When I play my music in concerts I like making extreme volume changes, from producing no sound at all to blasting full-range noise. Many times these changes are very sudden and dramatic. As a composer I need to add elements that create a mark which can make an impact in the listener’s memory and help him or her to follow the structure of the piece. I believe that extreme dynamic changes help to create a sense of alert and awareness that increases both the musical as well as the sonic interest of a sound work which consequently motivates the audience to listen more acutely. My intention is not necessarily to create a floating sonic environment with “accurate” and “realistic” sounds that will represent -or at least attempt to- a previous listening experience or a specific location. My interest lies upon the extraordinary and mysterious side of sound, not in what we hear (birds, animals, a river) but how we listen and engage with the heard. Playing back a soft crackle in a high, “unnatural” volume adds a new and maybe unexplained dimension to it and the same can happen if I play back a loud and violent hiss in a very low, barely audible volume.
Every music performance, regardless of style or genre, is unique and strongly dependent on the room it takes place and its characteristics. However, when music is performed through speakers on high volume a very distinguished connection between sound and space occurs, not better but much different than when it is done with lower volume. Naturally, this requires correct mixing and use of EQs so that the produced sounds make the concert room vibrate and frequencies resonate according to the venue’s acoustics and architecture. Furthermore, loud sound becomes much more physical in connection with the audience. For me this condition is vital because as the sounds get physically intense, the listeners perceive them not only through hearing but also by feeling them. The sounds are embodied on the listeners who can challenge themselves in a mental and physical level. A concert or a recording doesn’t necessarily have to be a mere documentation, representation or statement but an experience which will be unable to be lived through in no way other than engaging with sound-as-such, frequently including its extreme physical side and diverse volume range.
So, to explain the feeling of “disapproval” that I sometimes have, I really can’t understand why I must not break the “rule” which says that field recordings practice should be focusing mostly, or even exclusively, on sounds listened from a pianissimo to a maximum mezzo-forte volume. I think this canon is probably established because of the rather generalized misconception that nature, and therefore its sounds, is calm and quiet. There are a lot of natural elements and activities that produce sounds reaching almost unbearable decibel levels. Waterfalls, thunders, cicadas, strong wind through trees, big waves crushing on rocks, earthquakes – to name a few that I have encountered. I’m certain that everyone’s experience can add to this list and make it a very long one.
I also like recording human-made, urban and industrial sounds which I consider equally thrilling and “natural” in their own way. Of course there’s still a huge debate on what is “nature” and “natural” sounds but the fact remains that passing trains, steam engines, ventilation drones and so on are sounds of our environment as well and are not only exciting to listen to but also very loud. To register all these sounds, rural or industrial, I must turn the input level of the recorder really down and afterwards I can play them back at any volume I feel is more suitable for my piece and appropriate for the concert space, in case of a live performance.

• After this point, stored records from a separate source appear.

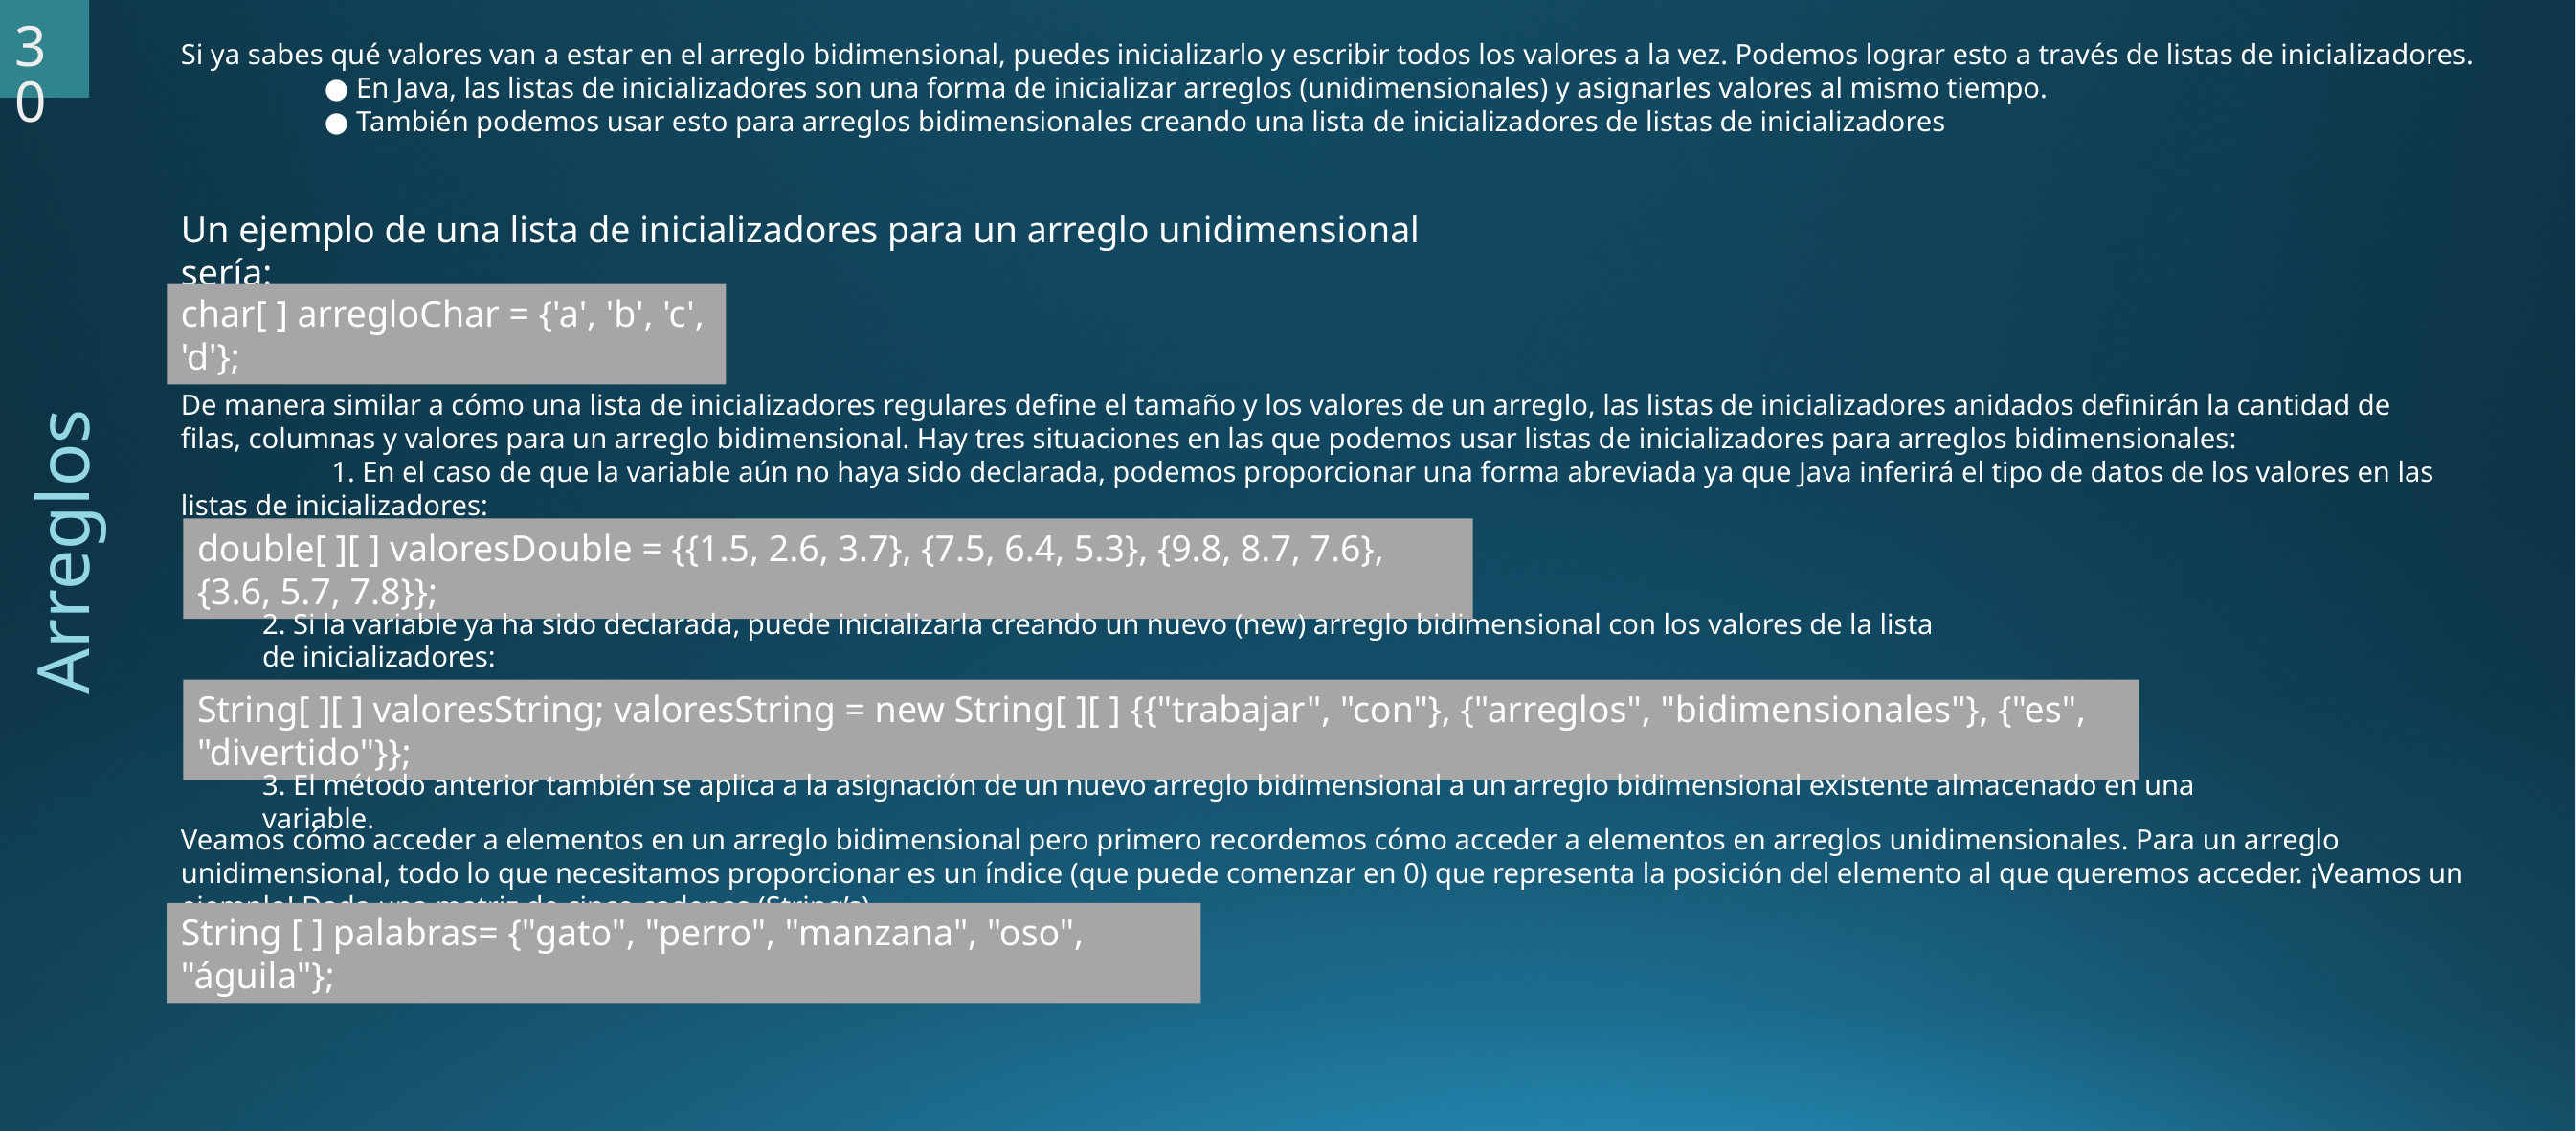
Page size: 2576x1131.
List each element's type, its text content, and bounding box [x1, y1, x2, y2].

text_box char[ ] arregloChar = {'a', 'b', 'c', 'd'}; [167, 283, 727, 379]
text_box Si ya sabes qué valores van a estar en el arreglo bidimensional, puedes inicializarlo y escribir todos los valores a la vez. Podemos lograr esto a través de listas de inicializadores. ● En Java, las listas de inicializadores son una forma de inicializar arreglos (unidimensionales) y asignarles valores al mismo tiempo. ● También podemos usar esto para arreglos bidimensionales creando una lista de inicializadores de listas de inicializadores [167, 29, 2497, 145]
text_box Un ejemplo de una lista de inicializadores para un arreglo unidimensional sería: [167, 200, 1457, 301]
text_box De manera similar a cómo una lista de inicializadores regulares define el tamaño y los valores de un arreglo, las listas de inicializadores anidados definirán la cantidad de filas, columnas y valores para un arreglo bidimensional. Hay tres situaciones en las que podemos usar listas de inicializadores para arreglos bidimensionales: 1. En el caso de que la variable aún no haya sido declarada, podemos proporcionar una forma abreviada ya que Java inferirá el tipo de datos de los valores en las listas de inicializadores: [167, 379, 2468, 529]
text_box double[ ][ ] valoresDouble = {{1.5, 2.6, 3.7}, {7.5, 6.4, 5.3}, {9.8, 8.7, 7.6}, {3.6, 5.7, 7.8}}; [183, 518, 1473, 620]
picture [0, 0, 2576, 1131]
slide_number 30 [0, 0, 90, 98]
text_box 3. El método anterior también se aplica a la asignación de un nuevo arreglo bidimensional a un arreglo bidimensional existente almacenado en una variable. [248, 759, 2308, 814]
text_box String [ ] palabras= {"gato", "perro", "manzana", "oso", "águila"}; [167, 902, 1201, 1004]
text_box Arreglos [11, 48, 135, 1055]
text_box 2. Si la variable ya ha sido declarada, puede inicializarla creando un nuevo (new) arreglo bidimensional con los valores de la lista de inicializadores: [248, 599, 1954, 679]
text_box String[ ][ ] valoresString; valoresString = new String[ ][ ] {{"trabajar", "con"}, {"arreglos", "bidimensionales"}, {"es", "divertido"}}; [183, 679, 2139, 780]
text_box Veamos cómo acceder a elementos en un arreglo bidimensional pero primero recordemos cómo acceder a elementos en arreglos unidimensionales. Para un arreglo unidimensional, todo lo que necesitamos proporcionar es un índice (que puede comenzar en 0) que representa la posición del elemento al que queremos acceder. ¡Veamos un ejemplo! Dada una matriz de cinco cadenas (String’s) [167, 814, 2542, 930]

In conclusion, not only there’s a great variety of loud sounds “out there” which can legitimize a high decibel playback level, there’s also a compositional and aesthetical choice that I make each time I boost the volume up, or turn it all the way down. I enjoy playing and listening to silent and quiet pieces but I’d definitely not consider that as a canon or an appropriate way to approach field recordings or music in general. In my opinion it’s best to listen to every single concert or album with open ears and mind. Love it, hate it, question it, reject it but in any case be prepared to face the absurd and what we may consider inappropriate or “wrong”. There’s been a lot of discussion lately in The Field Reporter regarding how to record, produce and listen to field recordings. Above all, I sensed a big question rising about how to keep doing this beloved activity and, even better, to improve and evolve it. Creating dogmas about “proper” volume is certainly not helping towards that direction. I don’t really think anyone has actually done that, but let’s just keep it in mind so we don’t fall into this trap.

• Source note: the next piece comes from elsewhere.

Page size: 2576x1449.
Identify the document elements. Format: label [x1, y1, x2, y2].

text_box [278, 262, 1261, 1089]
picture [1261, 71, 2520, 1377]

Thanks to Jez Riley French for asking me on that online discussion to explain why I use loud volume. It triggered me to think and write a bit about it. I also thank him for the photograph (which shows a member of the audience during my concert at the Field Fest festival in Brussels, in October 2011). Finally, thanks to David Velez for offering this platform to share my text.
* Guest editor, sound artist, manager of the Echomusic label and Sound Art Master student.